▶ What you have to do
Whenever a line in the records below contains "Confidential", pick it out.

(Plain-text engineering files)
········

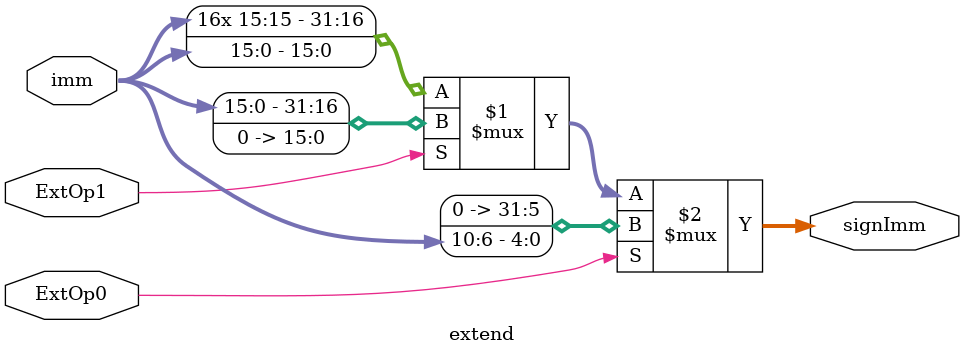
<source format=v>
module extend(
    input [15:0] imm,
    input ExtOp0,
    input ExtOp1,
    output [31:0] signImm
    );
    
    assign signImm = ExtOp0 ? {27'b0, imm[10:6]} : ( ExtOp1 ? {imm, 16'b0} : {{16{imm[15]}}, imm});
    
endmodule

</source>
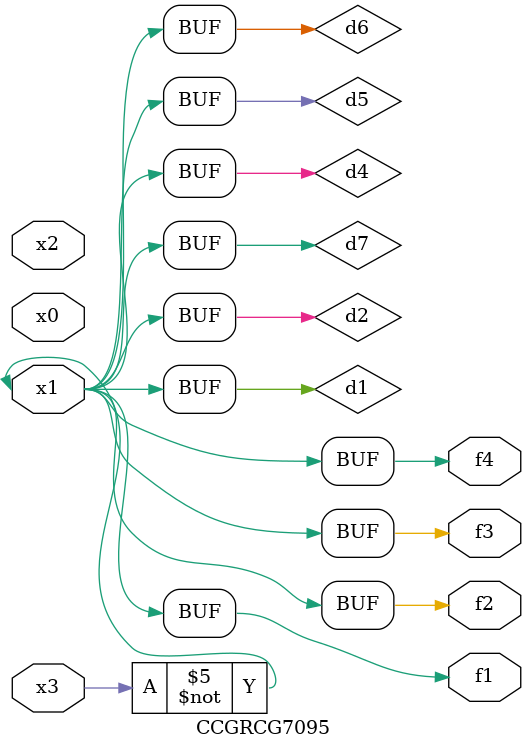
<source format=v>
module CCGRCG7095(
	input x0, x1, x2, x3,
	output f1, f2, f3, f4
);

	wire d1, d2, d3, d4, d5, d6, d7;

	not (d1, x3);
	buf (d2, x1);
	xnor (d3, d1, d2);
	nor (d4, d1);
	buf (d5, d1, d2);
	buf (d6, d4, d5);
	nand (d7, d4);
	assign f1 = d6;
	assign f2 = d7;
	assign f3 = d6;
	assign f4 = d6;
endmodule

</source>
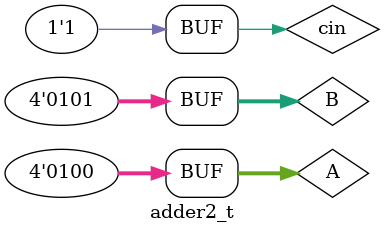
<source format=v>
`timescale 1ns / 1ps


module adder2_t;

    reg [3:0]A;
    reg [3:0]B;
    reg cin;
    wire cout;
    wire [3:0]S;
 
    adder2 uut(.A(A), .B(B), .cin(cin), .cout(cout), .S(S));
    
    initial begin
    A[3:0] = 4'b0000; B[3:0] = 4'b0000; cin = 1'b0;
    
    #100 A[3:0] = 4'b1001; B[3:0] = 4'b1001; cin = 1'b0;
    #100 A[3:0] = 4'b1000; B[3:0] = 4'b0011; cin = 1'b0;
    #100 A[3:0] = 4'b0100; B[3:0] = 4'b0101; cin = 1'b1;
    end
endmodule

</source>
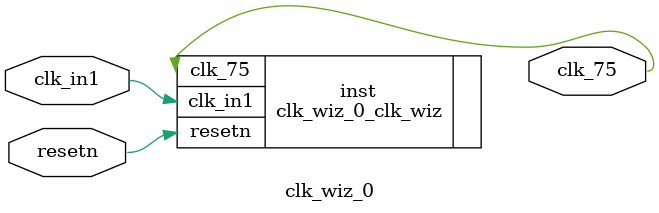
<source format=v>


`timescale 1ps/1ps

(* CORE_GENERATION_INFO = "clk_wiz_0,clk_wiz_v6_0_4_0_0,{component_name=clk_wiz_0,use_phase_alignment=true,use_min_o_jitter=false,use_max_i_jitter=false,use_dyn_phase_shift=false,use_inclk_switchover=false,use_dyn_reconfig=false,enable_axi=0,feedback_source=FDBK_AUTO,PRIMITIVE=MMCM,num_out_clk=1,clkin1_period=10.000,clkin2_period=10.000,use_power_down=false,use_reset=true,use_locked=false,use_inclk_stopped=false,feedback_type=SINGLE,CLOCK_MGR_TYPE=NA,manual_override=false}" *)

module clk_wiz_0 
 (
  // Clock out ports
  output        clk_75,
  // Status and control signals
  input         resetn,
 // Clock in ports
  input         clk_in1
 );

  clk_wiz_0_clk_wiz inst
  (
  // Clock out ports  
  .clk_75(clk_75),
  // Status and control signals               
  .resetn(resetn), 
 // Clock in ports
  .clk_in1(clk_in1)
  );

endmodule

</source>
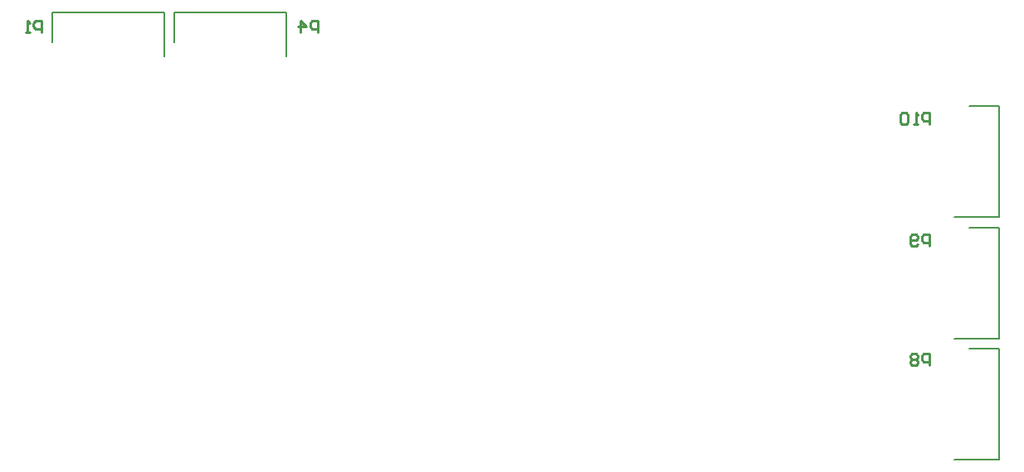
<source format=gbr>
%TF.GenerationSoftware,Altium Limited,Altium Designer,22.7.1 (60)*%
G04 Layer_Color=32896*
%FSLAX43Y43*%
%MOMM*%
%TF.SameCoordinates,2ABDD118-431D-4485-972F-9944B14BA474*%
%TF.FilePolarity,Positive*%
%TF.FileFunction,Legend,Bot*%
%TF.Part,Single*%
G01*
G75*
%TA.AperFunction,NonConductor*%
%ADD47C,0.200*%
%ADD51C,0.254*%
D47*
X151372Y60096D02*
X154398D01*
Y48696D02*
Y60096D01*
X149860Y48696D02*
X154398D01*
X151372Y72462D02*
X154398D01*
Y61062D02*
Y72462D01*
X149860Y61062D02*
X154398D01*
X151372Y84908D02*
X154398D01*
Y73508D02*
Y84908D01*
X149860Y73508D02*
X154398D01*
X81686Y89916D02*
Y94454D01*
X70286D02*
X81686D01*
X70286Y91428D02*
Y94454D01*
X57840Y91428D02*
Y94454D01*
X69240D01*
Y89916D02*
Y94454D01*
D51*
X147296Y82966D02*
Y84166D01*
X146696D01*
X146496Y83966D01*
Y83566D01*
X146696Y83366D01*
X147296D01*
X146096Y82966D02*
X145696D01*
X145896D01*
Y84166D01*
X146096Y83966D01*
X145096D02*
X144896Y84166D01*
X144496D01*
X144296Y83966D01*
Y83166D01*
X144496Y82966D01*
X144896D01*
X145096Y83166D01*
Y83966D01*
X147304Y70520D02*
Y71720D01*
X146704D01*
X146504Y71520D01*
Y71120D01*
X146704Y70920D01*
X147304D01*
X146104Y70720D02*
X145904Y70520D01*
X145504D01*
X145304Y70720D01*
Y71520D01*
X145504Y71720D01*
X145904D01*
X146104Y71520D01*
Y71320D01*
X145904Y71120D01*
X145304D01*
X147304Y58328D02*
Y59528D01*
X146704D01*
X146504Y59328D01*
Y58928D01*
X146704Y58728D01*
X147304D01*
X146104Y59328D02*
X145904Y59528D01*
X145504D01*
X145304Y59328D01*
Y59128D01*
X145504Y58928D01*
X145304Y58728D01*
Y58528D01*
X145504Y58328D01*
X145904D01*
X146104Y58528D01*
Y58728D01*
X145904Y58928D01*
X146104Y59128D01*
Y59328D01*
X145904Y58928D02*
X145504D01*
X84900Y92364D02*
Y93564D01*
X84300D01*
X84100Y93364D01*
Y92964D01*
X84300Y92764D01*
X84900D01*
X83100Y92364D02*
Y93564D01*
X83700Y92964D01*
X82900D01*
X56680Y92364D02*
Y93564D01*
X56080D01*
X55880Y93364D01*
Y92964D01*
X56080Y92764D01*
X56680D01*
X55480Y92364D02*
X55080D01*
X55280D01*
Y93564D01*
X55480Y93364D01*
%TF.MD5,b0089cfa9954fd586cc7e05721af1521*%
M02*

</source>
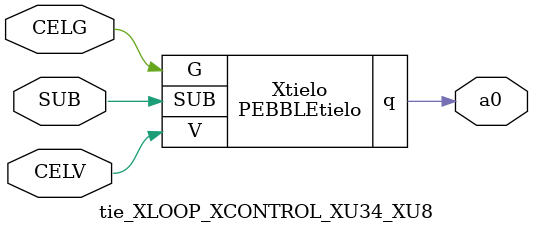
<source format=v>



module PEBBLEtielo ( q, G, SUB, V );

  input V;
  output q;
  input G;
  input SUB;
endmodule

//Celera Confidential Do Not Copy tie_XLOOP_XCONTROL_XU34_XU8
//Celera Confidential Symbol Generator
//TIE
module tie_XLOOP_XCONTROL_XU34_XU8 (CELV,CELG,a0,SUB);
input CELV;
input CELG;
output a0;
input SUB;

//Celera Confidential Do Not Copy tie
PEBBLEtielo Xtielo(
.V (CELV),
.q (a0),
.SUB (SUB),
.G (CELG)
);
//,diesize,PEBBLEtielo

//Celera Confidential Do Not Copy Module End
//Celera Schematic Generator
endmodule

</source>
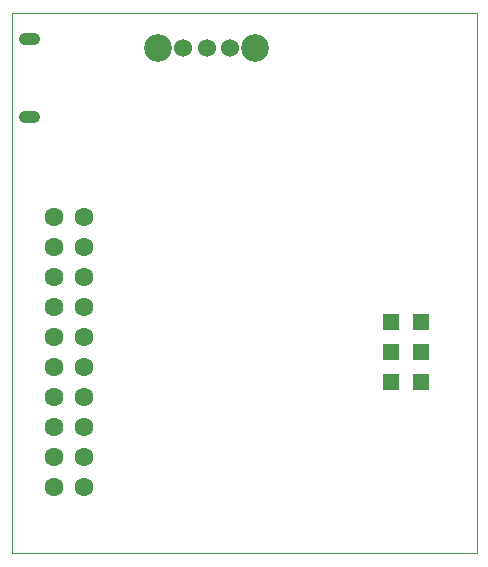
<source format=gbs>
G75*
%MOIN*%
%OFA0B0*%
%FSLAX25Y25*%
%IPPOS*%
%LPD*%
%AMOC8*
5,1,8,0,0,1.08239X$1,22.5*
%
%ADD10C,0.00000*%
%ADD11C,0.03943*%
%ADD12C,0.06000*%
%ADD13C,0.09258*%
%ADD14R,0.05715X0.05715*%
%ADD15C,0.06306*%
D10*
X0001500Y0001500D02*
X0001500Y0181500D01*
X0156500Y0181500D01*
X0156500Y0001500D01*
X0001500Y0001500D01*
D11*
X0008866Y0147008D02*
X0008866Y0147008D01*
X0006110Y0147008D01*
X0006110Y0147008D01*
X0008866Y0147008D01*
X0008866Y0172992D02*
X0008866Y0172992D01*
X0006110Y0172992D01*
X0006110Y0172992D01*
X0008866Y0172992D01*
D12*
X0058600Y0170000D03*
X0066500Y0170000D03*
X0074400Y0170000D03*
D13*
X0082650Y0170000D03*
X0050350Y0170000D03*
D14*
X0128000Y0078500D03*
X0128000Y0068500D03*
X0128000Y0058500D03*
X0138000Y0058500D03*
X0138000Y0068500D03*
X0138000Y0078500D03*
D15*
X0025500Y0073500D03*
X0025500Y0083500D03*
X0025500Y0093500D03*
X0025500Y0103500D03*
X0025500Y0113500D03*
X0015500Y0113500D03*
X0015500Y0103500D03*
X0015500Y0093500D03*
X0015500Y0083500D03*
X0015500Y0073500D03*
X0015500Y0063500D03*
X0015500Y0053500D03*
X0015500Y0043500D03*
X0015500Y0033500D03*
X0015500Y0023500D03*
X0025500Y0023500D03*
X0025500Y0033500D03*
X0025500Y0043500D03*
X0025500Y0053500D03*
X0025500Y0063500D03*
M02*

</source>
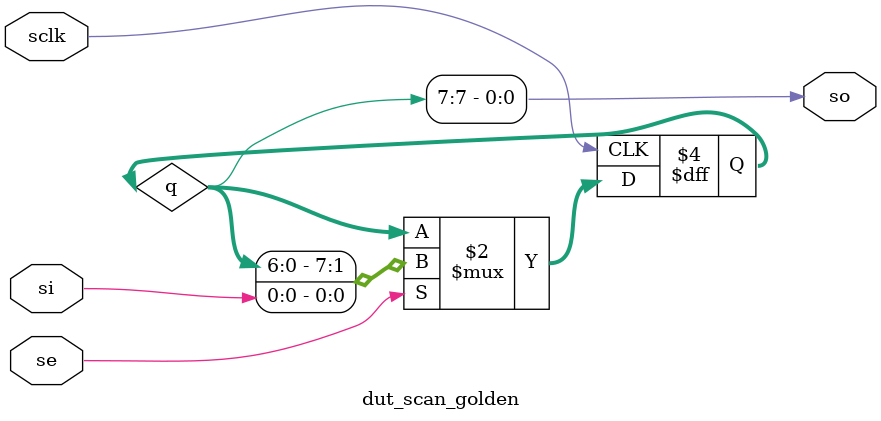
<source format=v>
`timescale 1ns/1ps

module dut_scan_golden #(
    parameter integer CHAIN_LEN = 8
)(
    input  wire se,     // scan enable (1 = scan shift mode)
    input  wire sclk,   // scan clock
    input  wire si,     // scan in
    output wire so      // scan out
);

    reg [CHAIN_LEN-1:0] q;

    // Shift on rising edge of sclk when scan enabled
    always @(posedge sclk) begin
        if (se) begin
            // shift toward MSB, MSB goes out as so
            q <= {q[CHAIN_LEN-2:0], si};
        end
    end

    // scan out = MSB of chain
    assign so = q[CHAIN_LEN-1];

endmodule

</source>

········

▶ Result of this exercise
//Celera Confidential Do Not Copy tie_XLOOP_XCONTROL_XU34_XU8
//Celera Confidential Symbol Generator
//Celera Confidential Do Not Copy tie
//Celera Confidential Do Not Copy Module End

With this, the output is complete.